According to the Drug Manufacturers industry distribution chart, Kaya Holdings ranks #30 out of 1030 companies for Tariff Resilience Score. This places Kaya Holdings in the top 3% of its industry — outperforming the majority of peers. See the competitive comparison table and distribution chart on this page for a detailed peer-by-peer breakdown.
What is a good Tariff Resilience Score for a Drug Manufacturers company?
A good Tariff Resilience Score depends on the Drug Manufacturers industry context. However, Tariff Resilience Score should not be evaluated in isolation — investors should consider it alongside profitability, growth, and financial strength metrics. Use the industry distribution chart on this page to see where any company falls relative to its peers.
What does a high Tariff Resilience Score mean?
A high Tariff Resilience Score can signal that a stock is expensive relative to its fundamentals. Tariff Score is a ranking system developed by GuruFocus to measure a company's exposure to international trade tariffs, rated on a scale from 0 to 10. It takes into account key factors such as global supply chain dependencies, manufacturing locations versus sales markets, import / export balance and percentage of revenue, and more. Kaya Holdings's current Tariff Resilience Score is 7. However, context matters — high-growth companies often justify higher valuations. Always evaluate alongside other metrics like GF Score™ and GF Value™.
Is Kaya Holdings stock overvalued right now?

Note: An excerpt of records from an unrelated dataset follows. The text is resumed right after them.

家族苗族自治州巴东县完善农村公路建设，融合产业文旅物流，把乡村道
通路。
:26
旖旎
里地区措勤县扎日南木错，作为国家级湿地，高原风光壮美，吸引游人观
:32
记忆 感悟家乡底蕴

Kaya Holdings (KAYS) has a current Tariff Resilience Score of 7. The current Tariff Resilience Score is 7. Investors should evaluate multiple metrics — including profitability, growth, and financial strength — before making a decision.
How is Tariff Resilience Score calculated?
Tariff Resilience Score is calculated from a company's financial statements. For Kaya Holdings (KAYS), the current Tariff Resilience Score is 7 as of Jul. 06, 2026. GuruFocus calculates this using data sourced from SEC filings and annual reports. See the calculation section and 30-year financial data on this page for the full breakdown.

Kaya Holdings Business Description

Address 21218 St. Andrews Boulevard, Suite 300, Boca Raton, FL, USA, 33433
Kaya Holdings Inc is a holding company. It is focusing on wellness and mental health through operations in psychedelic treatment clinics, medical and recreational cannabis, and CBD products. The company own and operate a medical cannabis dispensary in the United States. Its has produced, distributed, and/or sold a full range of premium cannabis products including flower, oils, vape cartridges and cannabis infused confections, baked goods and beverages through a fully integrated group of subsidiaries and companies supporting distinctive brands.